Another sortie around East Malling site for an hour this afternoon - the sun shone on and off.  A circuit of the lake at Bradbourne turned up the following: 2 Little Grebe, 2 Gadwall, 22 Coot, 15 Moorhen, 150+ Wood Pigeon, 43 Greylag Geese, 96 Canada Geese, Green Woodpecker, Great Spotted Woodpecker, 55 Black-headed Gull, 16 Mallard, 1 Greenfinch, 9 Goldfinch, 1 Jay, 4 Song Thrush, 1 Blackbird, 1 Grey Heron, 3 Magpie, 12 Chaffinch, 2 Blue Tit, 1 Grey Wagtail, 7 Pied Wagtail, 1 Little Egret

Egret on the right, plastic bag on the left

...a bit closer in case you couldn't see it in the previous photo...skulking or what?!

The highlight was the Little Egret again - this time I managed get a plastic bag, albeit blue, in the same shot just to prove to the Bald Birder I can tell the difference.  As I approached the reed bed it flew and disappeared across the main lawn.  I carried on and added Grey Wagtail to the list, only my second record on this site.  Driving back to work I noticed the Egret standing like a statue on the main lawn,

I watched it for 5 minutes before it started to stride to stride round like a Peacock! 
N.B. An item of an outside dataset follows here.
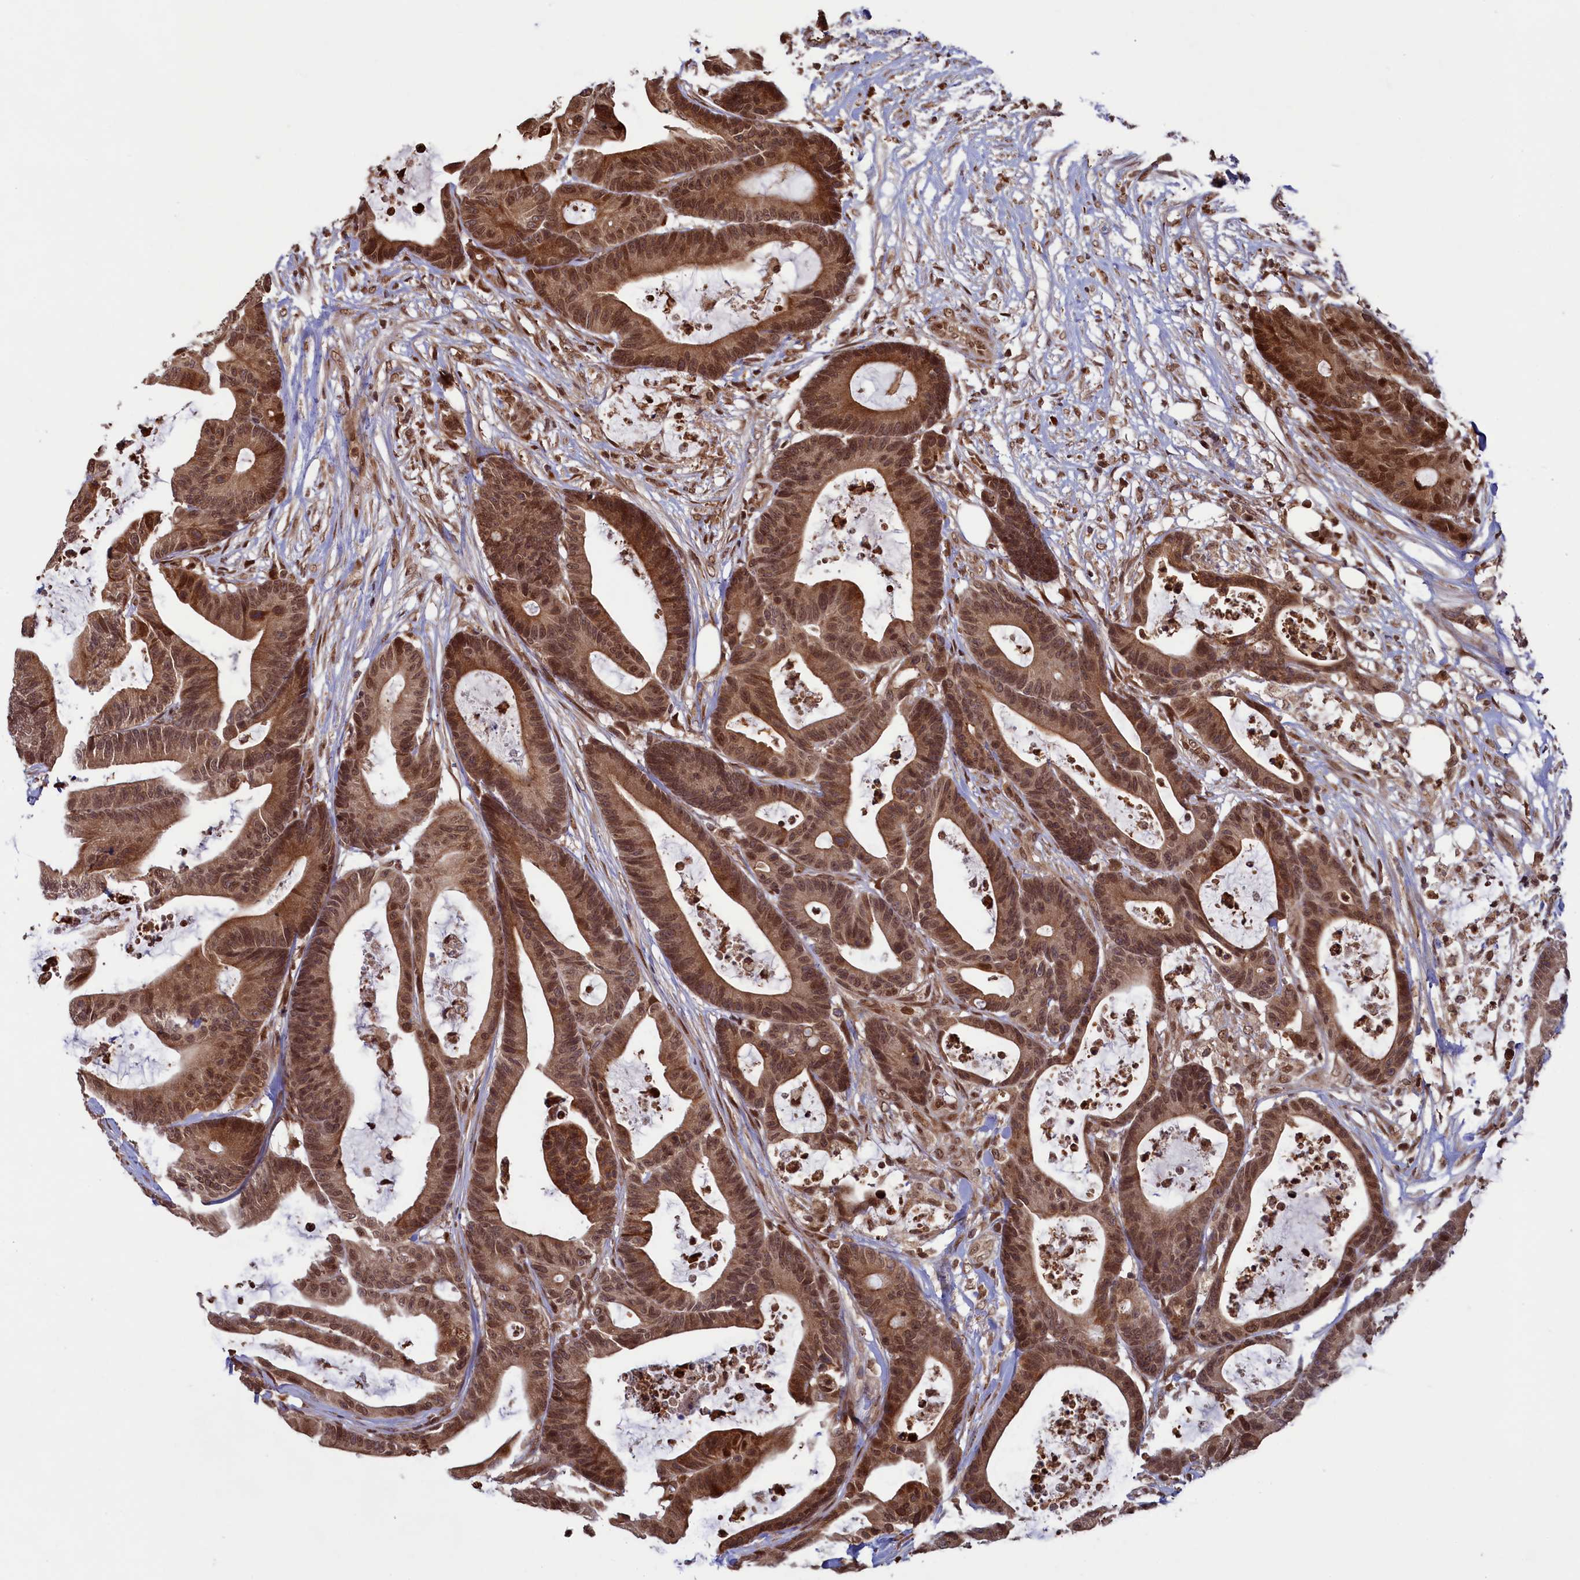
{"staining": {"intensity": "strong", "quantity": ">75%", "location": "cytoplasmic/membranous,nuclear"}, "tissue": "colorectal cancer", "cell_type": "Tumor cells", "image_type": "cancer", "snomed": [{"axis": "morphology", "description": "Adenocarcinoma, NOS"}, {"axis": "topography", "description": "Colon"}], "caption": "Strong cytoplasmic/membranous and nuclear expression for a protein is present in about >75% of tumor cells of adenocarcinoma (colorectal) using immunohistochemistry (IHC).", "gene": "NAE1", "patient": {"sex": "female", "age": 84}}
Eventually it made it's way to the ditch where I'd seen the Green Sandpiper a couple of weeks ago, and dropped down to feed. 

The car proved an excellent hide, so I managed some marginally better pics! 

You can just about make out the yellow feet through the water in this pic

A group of Pied Wagtails were washing in the same stream, including the headless individual:

A Fox was also seen on the south side of the lake, it seemed to be attempting to get the Mallards, and a group of Moorhens were seen climbing in a nearby willow, presumably to avoid the preadtor?!

Unfortunately the Bradbourne House and Lake is a PRIVATE SITE with no access to the public.